Je propose également de permettre le maintien total ou la suppression complète des allocations familiales à la famille pendant cette période, et de prévoir un réexamen de la situation à son terme avec la possibilité pour le juge, outre de maintenir ou de supprimer les allocations, de les répartir entre la famille et le service de l’ASE, sur la base d’un taux fixe - qui serait de 35 % pour la famille et de 65 % pour l’ASE si l’on en reste à la proposition du Sénat, mais qui pourrait se faire à parts égales si vous le jugez préférable. Je précise que plusieurs personnes auditionnées – dont la Défenseure des enfants –, très opposées à une réduction automatique de la part des allocations familiales susceptible d’être maintenue à la famille, se sont en revanche félicitées d’une telle possibilité offerte au juge.
Pour ce qui est de l’ARS, visée à l’article 2, il me paraît plus cohérent de revenir à l’esprit du texte initial de M. Béchu et Mme Deroche, qui renvoyait, comme pour les allocations familiales, à une décision du juge.
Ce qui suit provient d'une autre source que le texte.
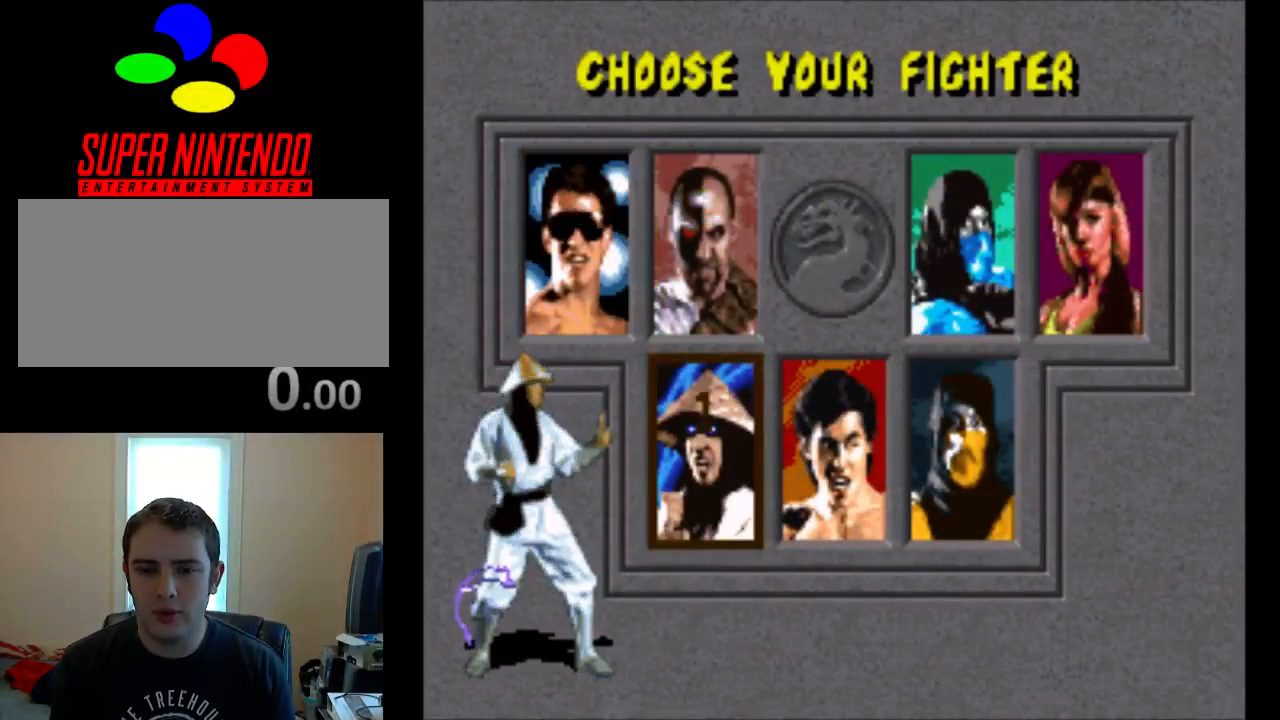
{"buttons": [], "events": [[167, "DPAD_UP", "down"], [250, "DPAD_UP", "up"]]}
L’automaticité d’un versement à l’ASE ne paraît pas plus justifiable dans ce cas que dans celui des allocations familiales, dans la mesure où elle ne permet pas de tenir compte de l’implication de la famille dans le maintien d’un lien avec l’enfant et dans la préparation de la rentrée scolaire. Il est donc proposé d’appliquer à l’ARS un dispositif similaire à celui prévu pour les allocations familiales.
En conclusion, je rappelle que le présent texte a été adopté à la quasi-unanimité au Sénat, avec 329 voix pour, dont 123 du groupe socialiste, et seulement 16 voix contre. Ces chiffres témoignent d’un constat partagé quant à la nécessité d’améliorer la prise en charge des enfants placés auprès des services de l’ASE et de garantir une utilisation efficiente des fonds censés pourvoir à leurs besoins, tout en trouvant une solution équilibrée à une situation qui, aujourd’hui, ne l’est pas. Je pense néanmoins que nous pouvons améliorer le texte en adoptant les amendements que je vous propose ; aussi j’espère que l’esprit constructif qui a prévalu jusqu’à présent permettra d’aboutir, dans notre assemblée, à un consensus entre la majorité et l’opposition.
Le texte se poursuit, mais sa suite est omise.